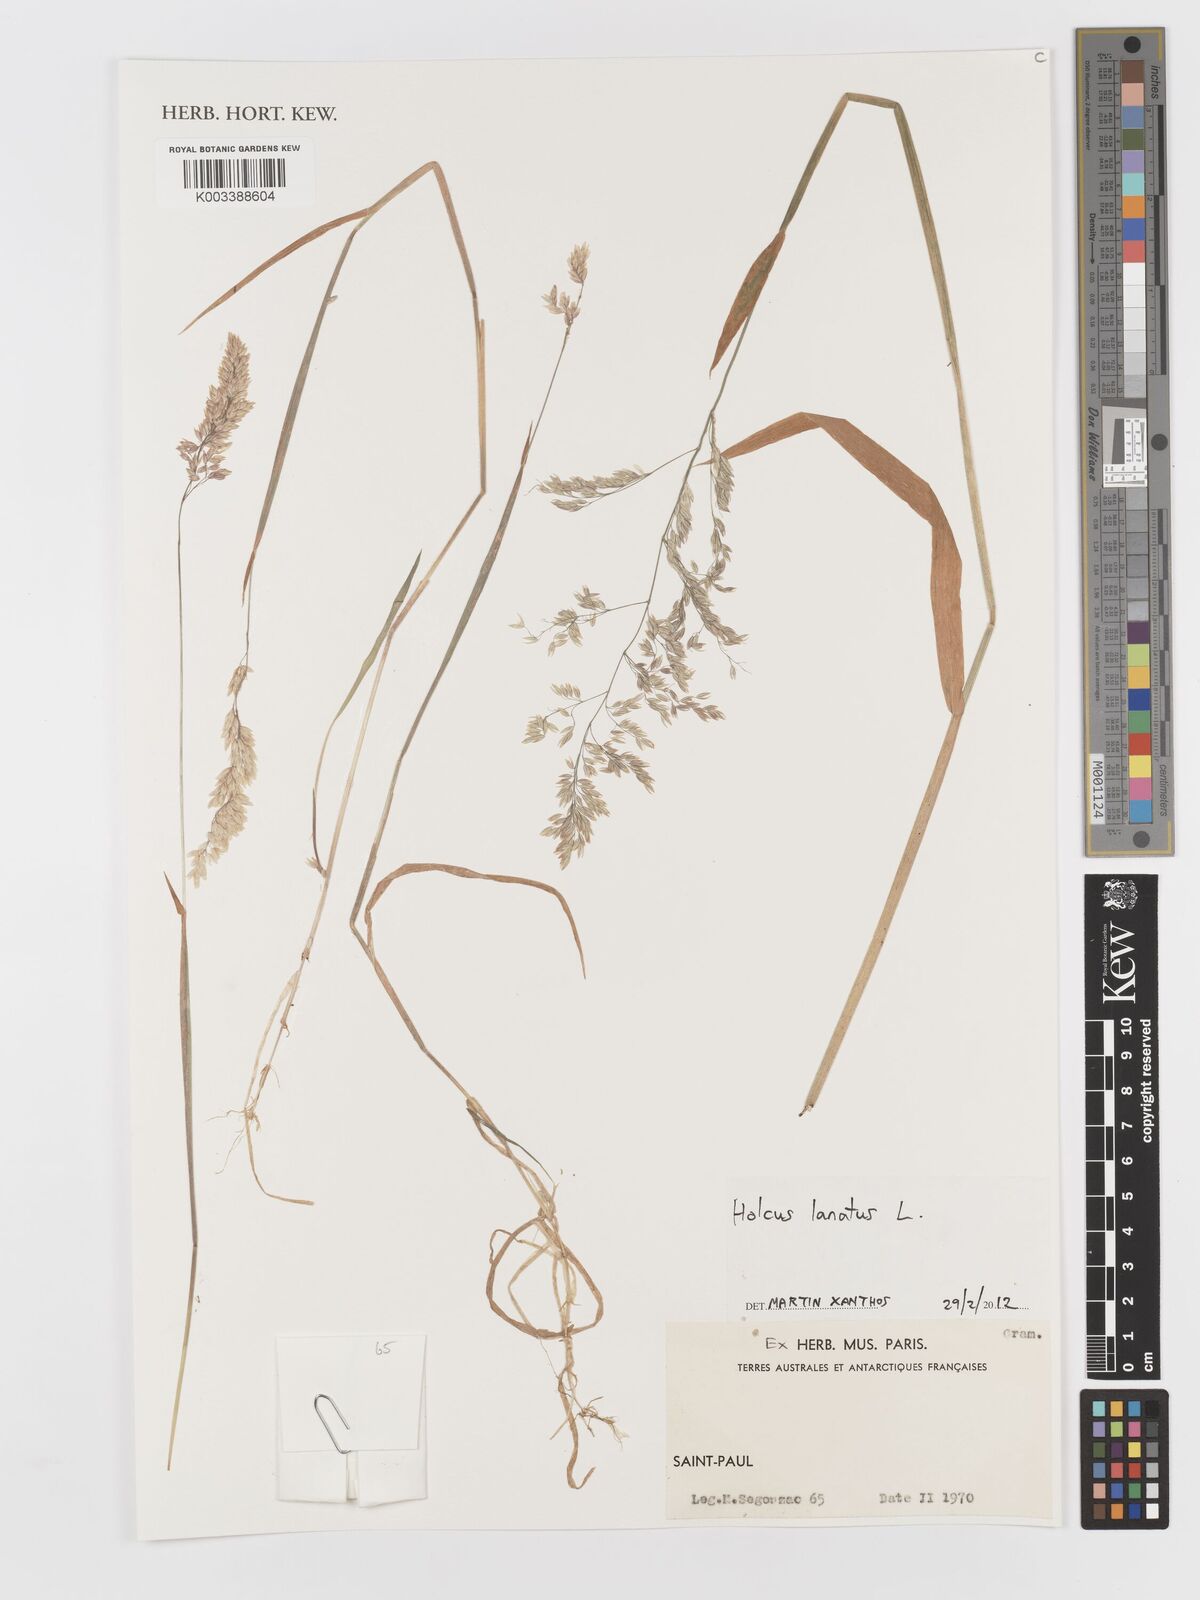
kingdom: Plantae
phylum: Tracheophyta
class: Liliopsida
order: Poales
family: Poaceae
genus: Holcus
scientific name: Holcus lanatus
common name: Yorkshire-fog
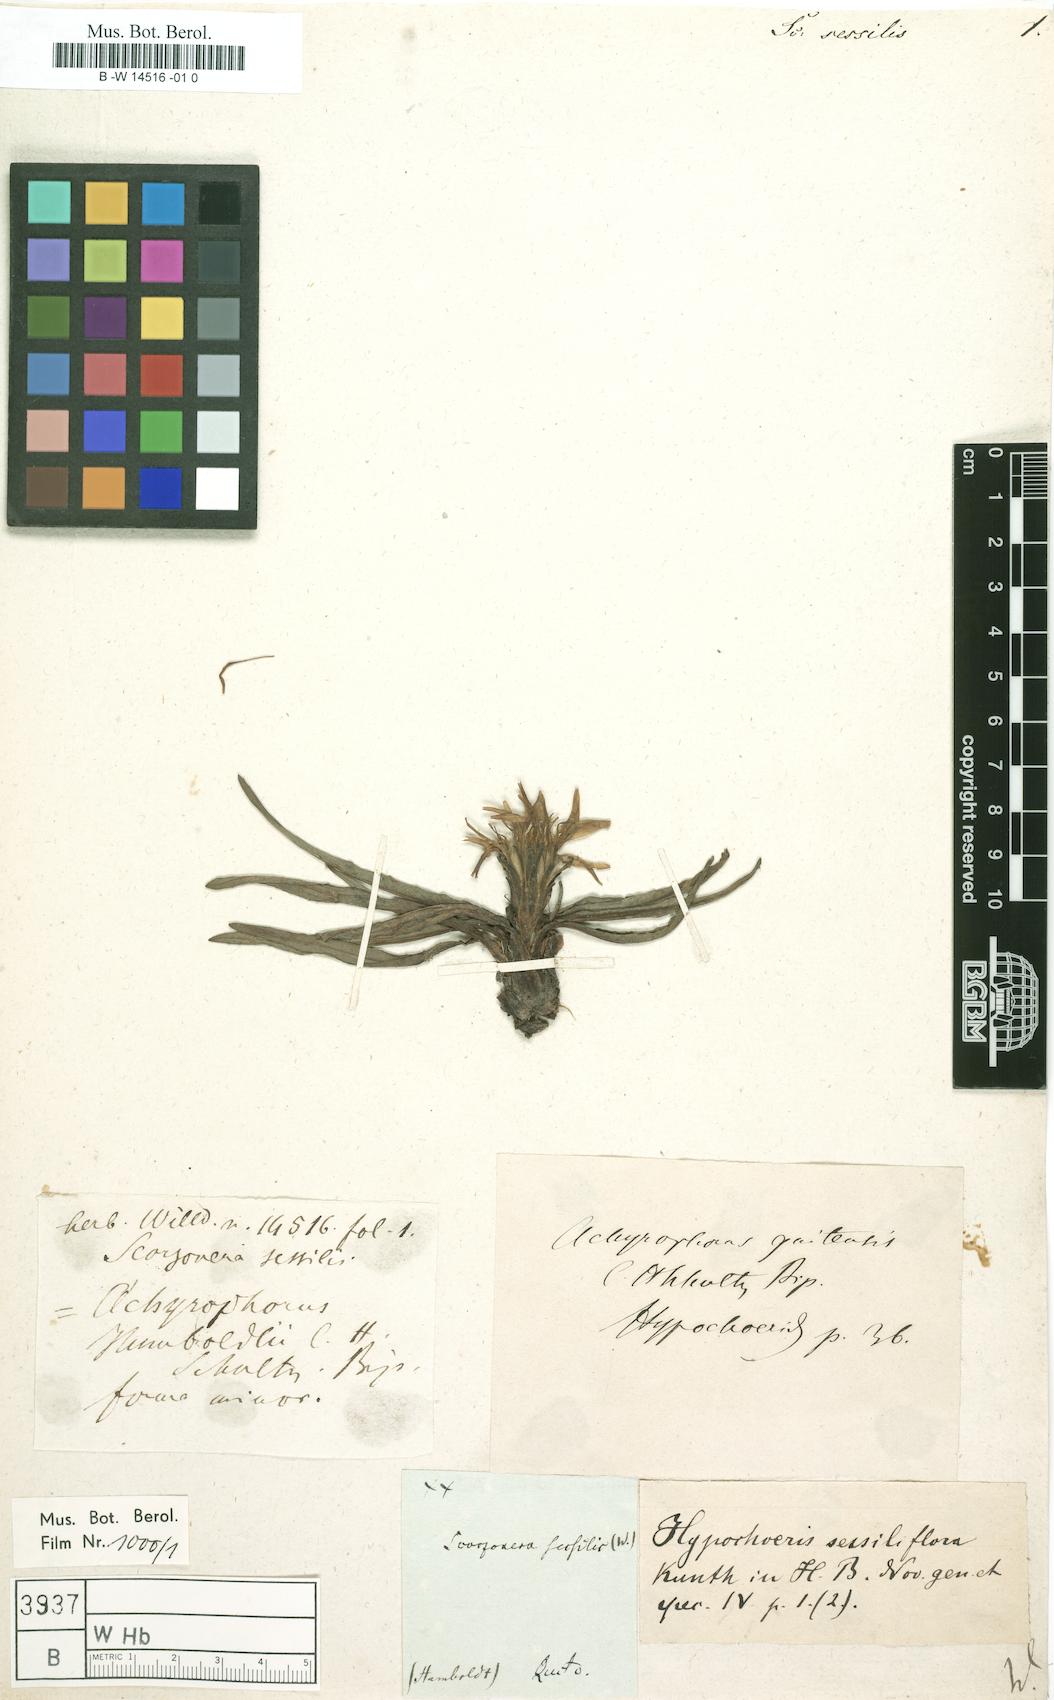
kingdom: Plantae
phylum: Tracheophyta
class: Magnoliopsida
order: Asterales
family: Asteraceae
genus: Hypochaeris
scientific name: Hypochaeris sessiliflora
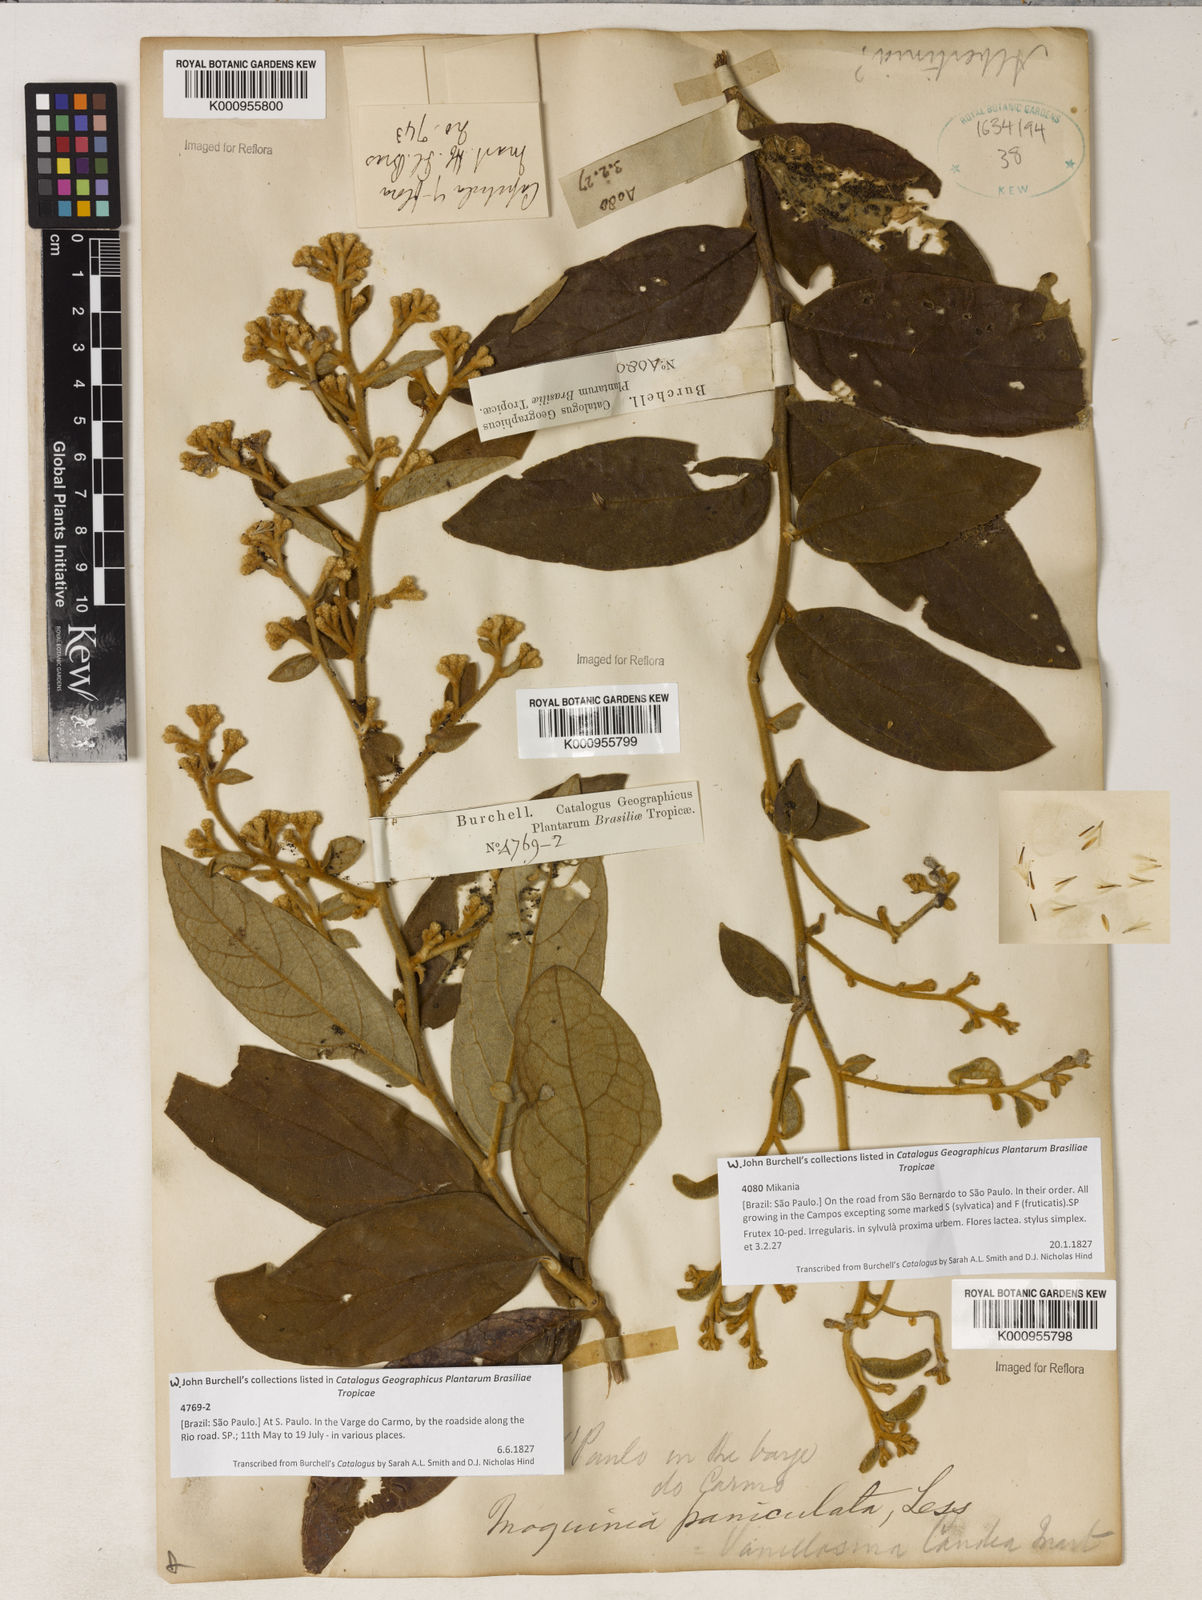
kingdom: Plantae
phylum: Tracheophyta
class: Magnoliopsida
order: Asterales
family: Asteraceae
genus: Moquiniastrum
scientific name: Moquiniastrum paniculatum
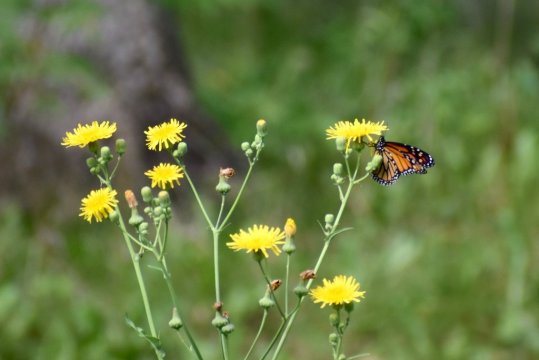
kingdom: Animalia
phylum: Arthropoda
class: Insecta
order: Lepidoptera
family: Nymphalidae
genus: Danaus
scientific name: Danaus plexippus
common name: Monarch
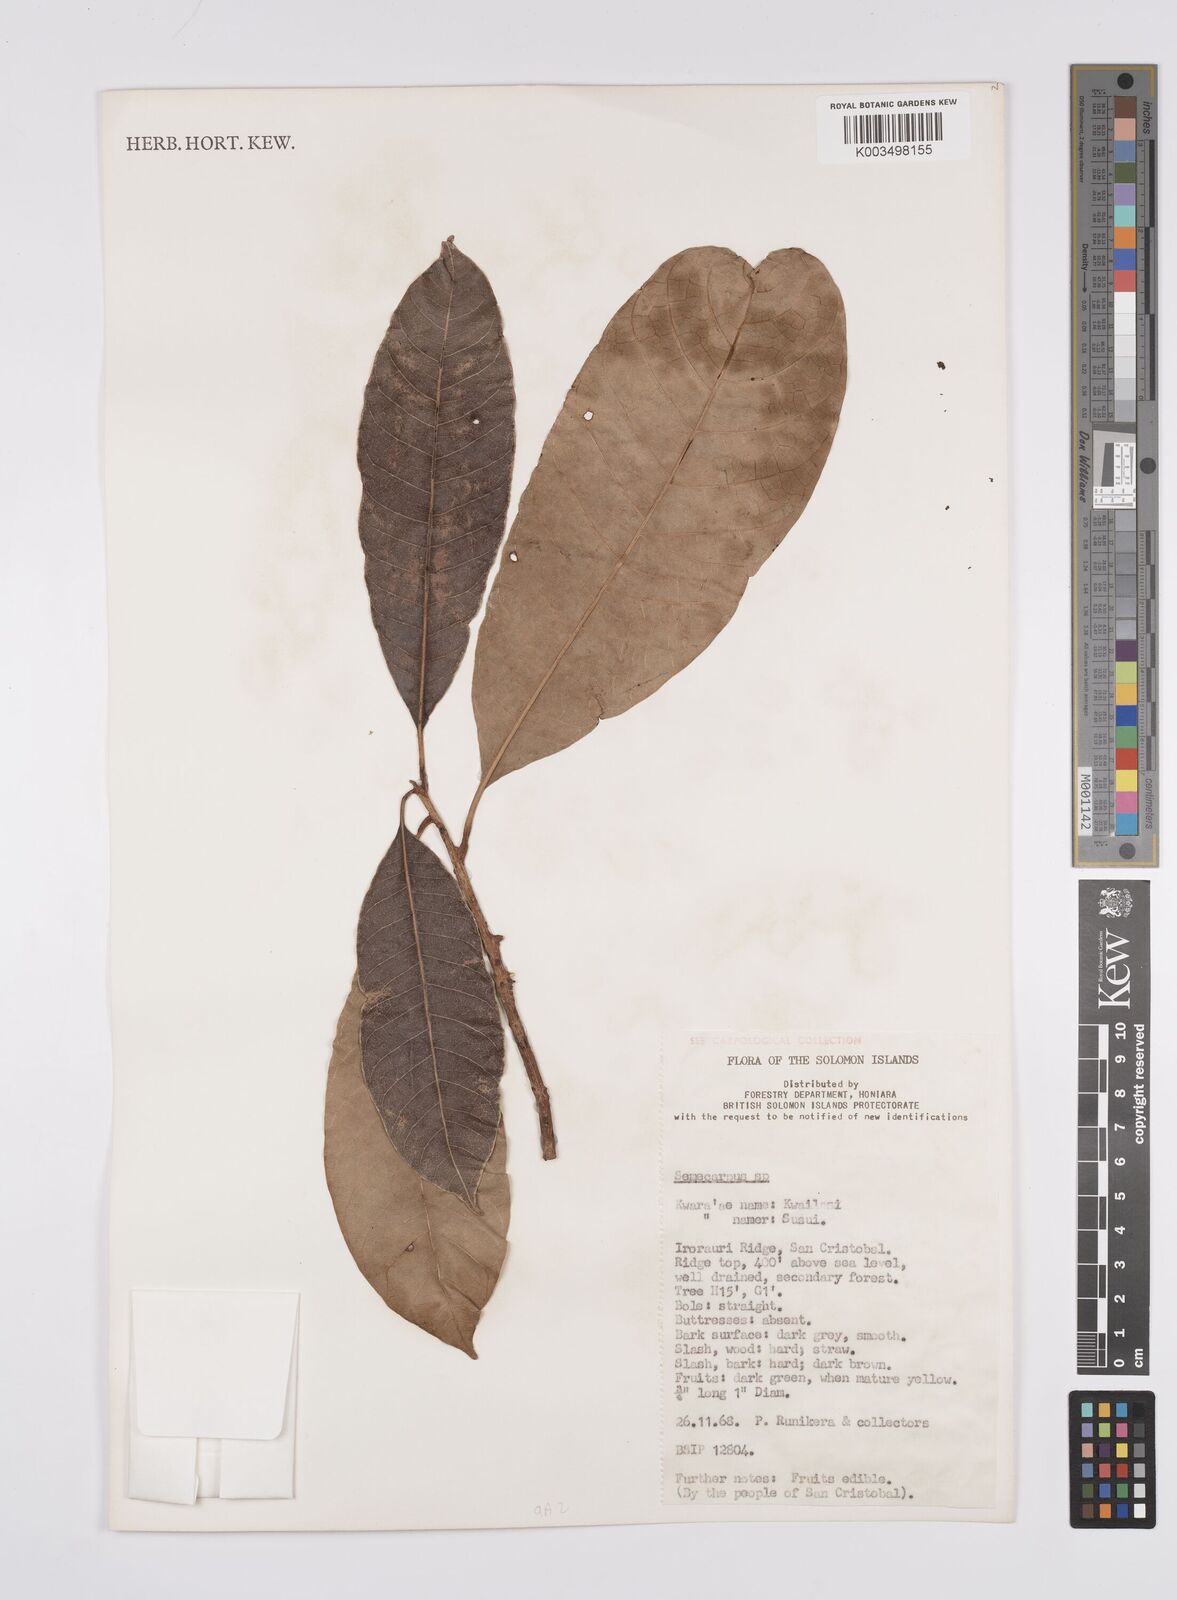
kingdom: Plantae
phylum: Tracheophyta
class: Magnoliopsida
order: Sapindales
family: Anacardiaceae
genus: Semecarpus
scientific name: Semecarpus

────────────────────────────────────────

**BRIEF**.
Switch every "common name" in the data above to "vernacular name" and reproduce the lines with all else unchanged, leaving out the pictures.

**OUTPUT OF THE TASK**.
kingdom: Plantae
phylum: Tracheophyta
class: Liliopsida
order: Poales
family: Poaceae
genus: Holcus
scientific name: Holcus lanatus
vernacular name: Yorkshire-fog
kingdom: Plantae
phylum: Tracheophyta
class: Magnoliopsida
order: Asterales
family: Asteraceae
genus: Hypochaeris
scientific name: Hypochaeris sessiliflora
kingdom: Plantae
phylum: Tracheophyta
class: Magnoliopsida
order: Asterales
family: Asteraceae
genus: Moquiniastrum
scientific name: Moquiniastrum paniculatum
kingdom: Animalia
phylum: Arthropoda
class: Insecta
order: Lepidoptera
family: Nymphalidae
genus: Danaus
scientific name: Danaus plexippus
vernacular name: Monarch
kingdom: Plantae
phylum: Tracheophyta
class: Magnoliopsida
order: Sapindales
family: Anacardiaceae
genus: Semecarpus
scientific name: Semecarpus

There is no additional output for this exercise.